What you have to do:
Everything except the pictures should be printed exactly as it appears in the records.

====== Extracted entries ======

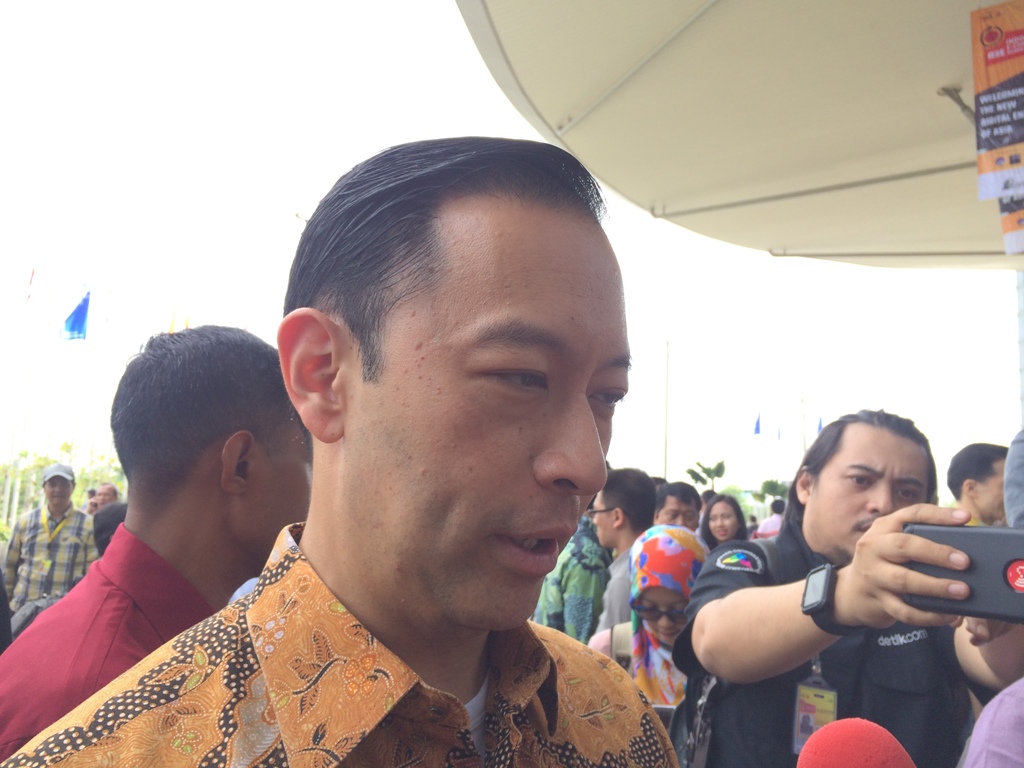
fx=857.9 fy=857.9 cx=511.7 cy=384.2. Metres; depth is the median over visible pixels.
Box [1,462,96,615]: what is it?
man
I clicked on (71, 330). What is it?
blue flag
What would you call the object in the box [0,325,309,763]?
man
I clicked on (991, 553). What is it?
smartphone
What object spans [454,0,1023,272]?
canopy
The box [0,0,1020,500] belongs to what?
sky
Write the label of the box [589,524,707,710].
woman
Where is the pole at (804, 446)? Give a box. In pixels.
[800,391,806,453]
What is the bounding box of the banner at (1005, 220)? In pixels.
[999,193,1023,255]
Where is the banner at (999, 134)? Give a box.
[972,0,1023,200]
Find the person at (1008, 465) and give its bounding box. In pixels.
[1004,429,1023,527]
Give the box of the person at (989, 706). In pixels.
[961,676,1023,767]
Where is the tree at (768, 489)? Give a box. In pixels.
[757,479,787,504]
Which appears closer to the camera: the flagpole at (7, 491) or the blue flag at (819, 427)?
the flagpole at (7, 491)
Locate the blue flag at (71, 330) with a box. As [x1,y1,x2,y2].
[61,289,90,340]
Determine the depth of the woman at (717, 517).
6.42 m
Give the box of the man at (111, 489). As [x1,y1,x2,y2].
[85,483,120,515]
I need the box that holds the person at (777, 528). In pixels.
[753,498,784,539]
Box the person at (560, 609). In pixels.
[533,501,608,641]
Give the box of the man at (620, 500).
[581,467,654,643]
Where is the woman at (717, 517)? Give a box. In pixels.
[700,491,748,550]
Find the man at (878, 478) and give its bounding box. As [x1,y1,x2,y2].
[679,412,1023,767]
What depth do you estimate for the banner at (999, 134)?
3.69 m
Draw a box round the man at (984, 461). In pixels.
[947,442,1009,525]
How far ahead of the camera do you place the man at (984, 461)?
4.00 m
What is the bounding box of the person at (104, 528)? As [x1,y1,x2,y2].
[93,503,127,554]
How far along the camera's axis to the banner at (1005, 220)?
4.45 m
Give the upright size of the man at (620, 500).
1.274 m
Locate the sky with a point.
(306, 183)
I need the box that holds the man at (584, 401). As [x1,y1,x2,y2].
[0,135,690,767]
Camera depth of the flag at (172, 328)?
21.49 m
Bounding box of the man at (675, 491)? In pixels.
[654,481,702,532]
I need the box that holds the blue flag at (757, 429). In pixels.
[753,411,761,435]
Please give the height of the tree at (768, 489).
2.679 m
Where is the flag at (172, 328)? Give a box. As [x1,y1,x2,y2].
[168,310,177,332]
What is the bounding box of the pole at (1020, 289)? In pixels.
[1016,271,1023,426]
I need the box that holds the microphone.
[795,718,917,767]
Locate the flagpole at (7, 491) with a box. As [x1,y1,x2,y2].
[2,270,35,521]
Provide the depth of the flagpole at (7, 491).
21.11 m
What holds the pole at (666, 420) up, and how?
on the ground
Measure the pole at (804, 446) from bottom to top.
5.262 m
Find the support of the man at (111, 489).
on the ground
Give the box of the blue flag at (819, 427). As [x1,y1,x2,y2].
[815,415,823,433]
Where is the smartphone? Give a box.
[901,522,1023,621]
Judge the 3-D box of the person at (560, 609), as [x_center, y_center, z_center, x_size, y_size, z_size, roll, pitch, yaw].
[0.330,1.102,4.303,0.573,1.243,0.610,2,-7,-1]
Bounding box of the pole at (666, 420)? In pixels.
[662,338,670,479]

======

Result of this exercise:
fx=857.9 fy=857.9 cx=511.7 cy=384.2. Metres; depth is the median over visible pixels.
Box [1,462,96,615]: what is it?
man
I clicked on (71, 330). What is it?
blue flag
What would you call the object in the box [0,325,309,763]?
man
I clicked on (991, 553). What is it?
smartphone
What object spans [454,0,1023,272]?
canopy
The box [0,0,1020,500] belongs to what?
sky
Write the label of the box [589,524,707,710].
woman
Where is the pole at (804, 446)? Give a box. In pixels.
[800,391,806,453]
What is the bounding box of the banner at (1005, 220)? In pixels.
[999,193,1023,255]
Where is the banner at (999, 134)? Give a box.
[972,0,1023,200]
Find the person at (1008, 465) and give its bounding box. In pixels.
[1004,429,1023,527]
Give the box of the person at (989, 706). In pixels.
[961,676,1023,767]
Where is the tree at (768, 489)? Give a box. In pixels.
[757,479,787,504]
Which appears closer to the camera: the flagpole at (7, 491) or the blue flag at (819, 427)?
the flagpole at (7, 491)
Locate the blue flag at (71, 330) with a box. As [x1,y1,x2,y2].
[61,289,90,340]
Determine the depth of the woman at (717, 517).
6.42 m
Give the box of the man at (111, 489). As [x1,y1,x2,y2].
[85,483,120,515]
I need the box that holds the person at (777, 528). In pixels.
[753,498,784,539]
Box the person at (560, 609). In pixels.
[533,501,608,641]
Give the box of the man at (620, 500).
[581,467,654,643]
Where is the woman at (717, 517)? Give a box. In pixels.
[700,491,748,550]
Find the man at (878, 478) and give its bounding box. As [x1,y1,x2,y2].
[679,412,1023,767]
What depth do you estimate for the banner at (999, 134)?
3.69 m
Draw a box round the man at (984, 461). In pixels.
[947,442,1009,525]
How far ahead of the camera do you place the man at (984, 461)?
4.00 m
What is the bounding box of the person at (104, 528)? As [x1,y1,x2,y2].
[93,503,127,554]
How far along the camera's axis to the banner at (1005, 220)?
4.45 m
Give the upright size of the man at (620, 500).
1.274 m
Locate the sky with a point.
(306, 183)
I need the box that holds the man at (584, 401). As [x1,y1,x2,y2].
[0,135,690,767]
Camera depth of the flag at (172, 328)?
21.49 m
Bounding box of the man at (675, 491)? In pixels.
[654,481,702,532]
I need the box that holds the blue flag at (757, 429). In pixels.
[753,411,761,435]
Please give the height of the tree at (768, 489).
2.679 m
Where is the flag at (172, 328)? Give a box. As [x1,y1,x2,y2].
[168,310,177,332]
What is the bounding box of the pole at (1020, 289)? In pixels.
[1016,271,1023,426]
I need the box that holds the microphone.
[795,718,917,767]
Locate the flagpole at (7, 491) with a box. As [x1,y1,x2,y2].
[2,270,35,521]
Provide the depth of the flagpole at (7, 491).
21.11 m
What holds the pole at (666, 420) up, and how?
on the ground
Measure the pole at (804, 446) from bottom to top.
5.262 m
Find the support of the man at (111, 489).
on the ground
Give the box of the blue flag at (819, 427). As [x1,y1,x2,y2].
[815,415,823,433]
Where is the smartphone? Give a box.
[901,522,1023,621]
Judge the 3-D box of the person at (560, 609), as [x_center, y_center, z_center, x_size, y_size, z_size, roll, pitch, yaw].
[0.330,1.102,4.303,0.573,1.243,0.610,2,-7,-1]
Bounding box of the pole at (666, 420)? In pixels.
[662,338,670,479]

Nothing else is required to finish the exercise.